Other work in killifish is already providing promising insights. Alessandro Ori of the Leibniz Institute on Aging-Fritz Lipmann Institute in Jena, Germany, and colleagues recently found that aging killifish brains had greater amount of protein aggregates. In particular, these aggregates contained proteins from ribosomes, part of the protein-making machinery of cells, suggesting that this machinery is being impaired. The disruption “is likely to impair ribosome assembly and to create a pool of orphan proteins at risk of aggregation,” the authors write.

The team also showed that proteasome activity declines in aging killifish. The earlier the onset of reduced proteasome activity, the quicker the fish age and die. This downward spiral may rope in other aspects of proteostasis. Ori and colleagues found that the reduction in the activity of proteasomes caused a compensatory uptick in parts of the lysosomal-autophagy mechanism, possibly putting the other pathways for degrading aggregating proteins under stress. “It is tempting to speculate that a progressive decline of proteasome activity might be the trigger for the impairment of lysosomal function that characterizes aging and late‐onset neurodegenerative disorders,” the authors write. “The combination of reduced proteasome activity and impaired lysosome/autophagy would make old brains more vulnerable to the accumulation of protein aggregates, neuronal loss, and consequently, favor the onset of neurodegenerative disorders.”

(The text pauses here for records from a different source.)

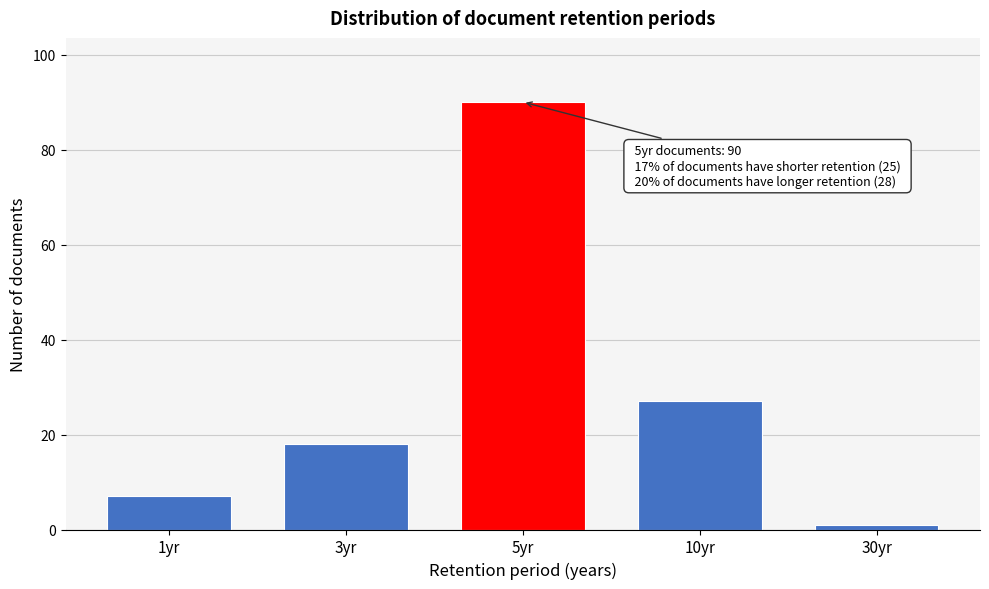

Reading left to right, extract all data points from this chart.

1yr=7	3yr=18	5yr=90	10yr=27	30yr=1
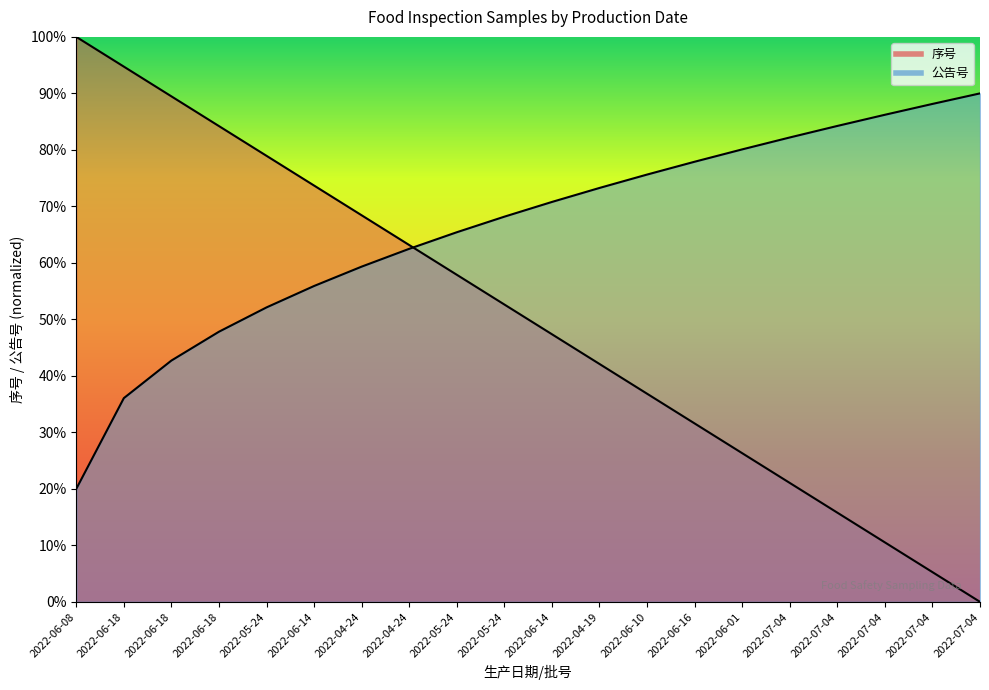

Reading left to right, extract all data points from this chart.

100.0	94.7	89.5	84.2	78.9	73.7	68.4	63.2	57.9	52.6	47.4	42.1	36.8	31.6	26.3	21.1	15.8	10.5	5.3	0.0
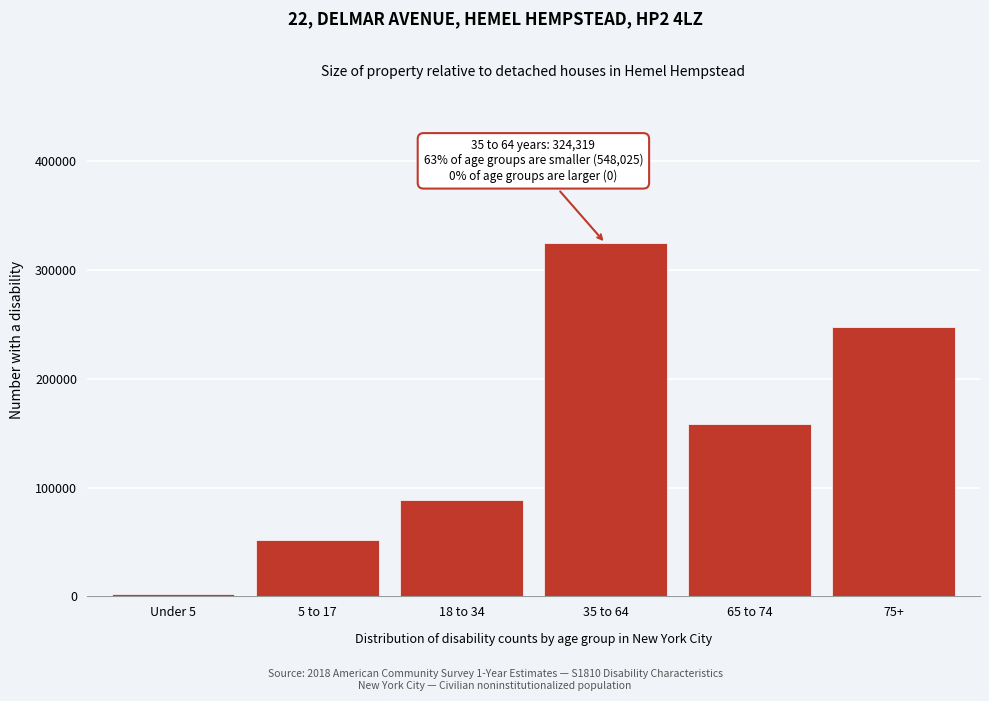

Reading left to right, transcribe all the data shown in this chart.

2106	51675	88317	324319	158443	247484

Whether they focus on worms, rodents or fish, the ultimate goal of all these studies is to apply this knowledge to the human brain. Indeed, a recent study of autopsied human brains showed that individuals diagnosed with Alzheimer’s disease and mild cognitive decline had more protein aggregates when compared to healthy controls, including aggregates of proteins not typically associated with Alzheimer’s. “Our theory was that there’s probably a lot of other proteins aggregating that are probably important,” says Devin Kepchia of the Salk Institute, who led the study.

The team did in fact identify aggregates of many such proteins, both in Alzheimer’s patients and in those with mild cognitive impairment, compared to controls. These included proteins involved in glycolysis (a metabolic process that breaks down glucose) and in the ubiquitin-proteasome pathway, as well as proteins needed for DNA repair. “Previous experiments have shown that if you take these [DNA repair] proteins out of the animal models, if you knock them out of mice, it creates phenotypes of increased aging,” says Kepchia. “So it kind of all falls together with the fact that, with aggregation, we have potentially increased aging rates, we have loss of ability to maintain protein homeostasis, and we also have altered metabolism.”

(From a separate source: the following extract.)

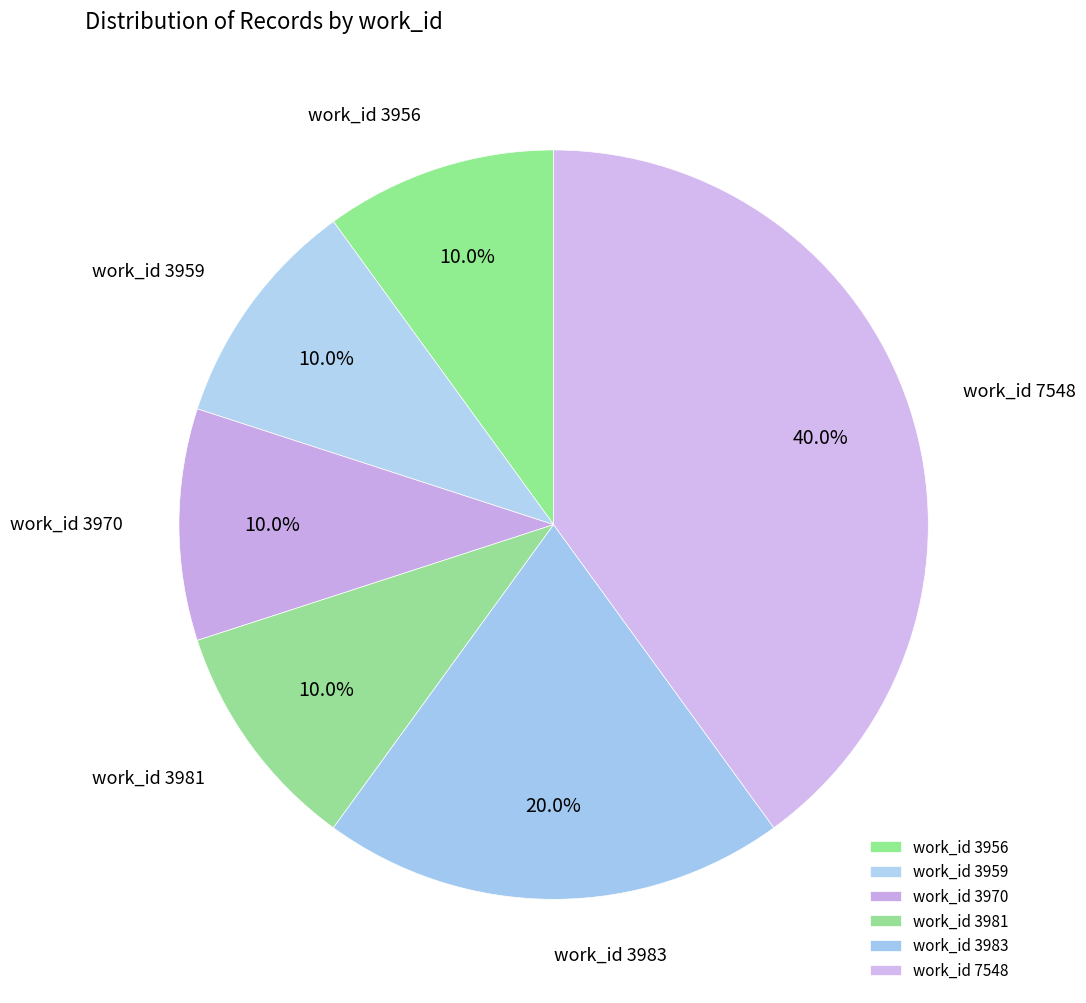

Is there any slice that represents more than half of the pie?

No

Taken together, these results strongly suggest that protein aggregates are inherently bad — and that the key to ameliorating the negative effects of aging is to find a safe way to get rid of them. That being said, some scientists, including Dillin, strike a cautionary note. “When people want to start breaking down these aggregates or getting rid of them, I get worried, because then are we going to start creating more toxicity?” says Dillin. Simply clearing aggregates could be akin to treating the symptom and not the cause.

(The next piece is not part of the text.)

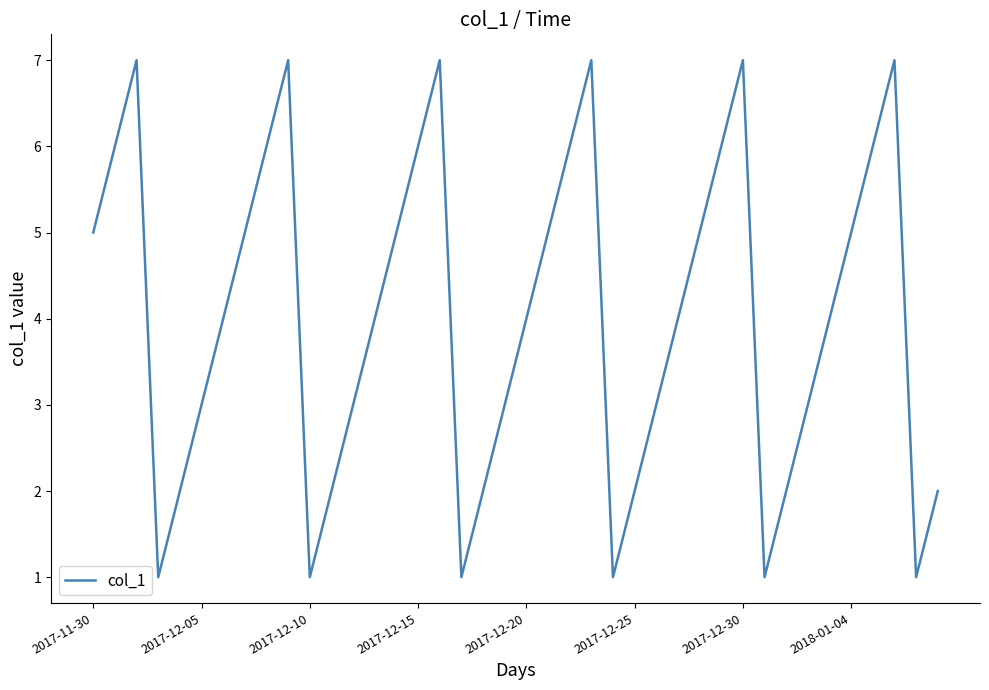

What is the maximum value shown in the chart?

7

Indeed, at first blush, decades of groundbreaking work — in worms, in rodents, in fish and now in humans — seem to point to the decline of proteostasis as a central cause of protein aggregation. But proteostasis arises from a complex, responsive network of proteins — one that can adapt to stresses when we are young but fails to do so as we age. “That’s what a lot of the proteostasis researchers are trying to figure out. What did fall apart late in life? And can we put it back later on?” says Dillin. “But it’s a network, and just putting one component of the network back is probably not going to be sufficient. You have to restore the entire network.”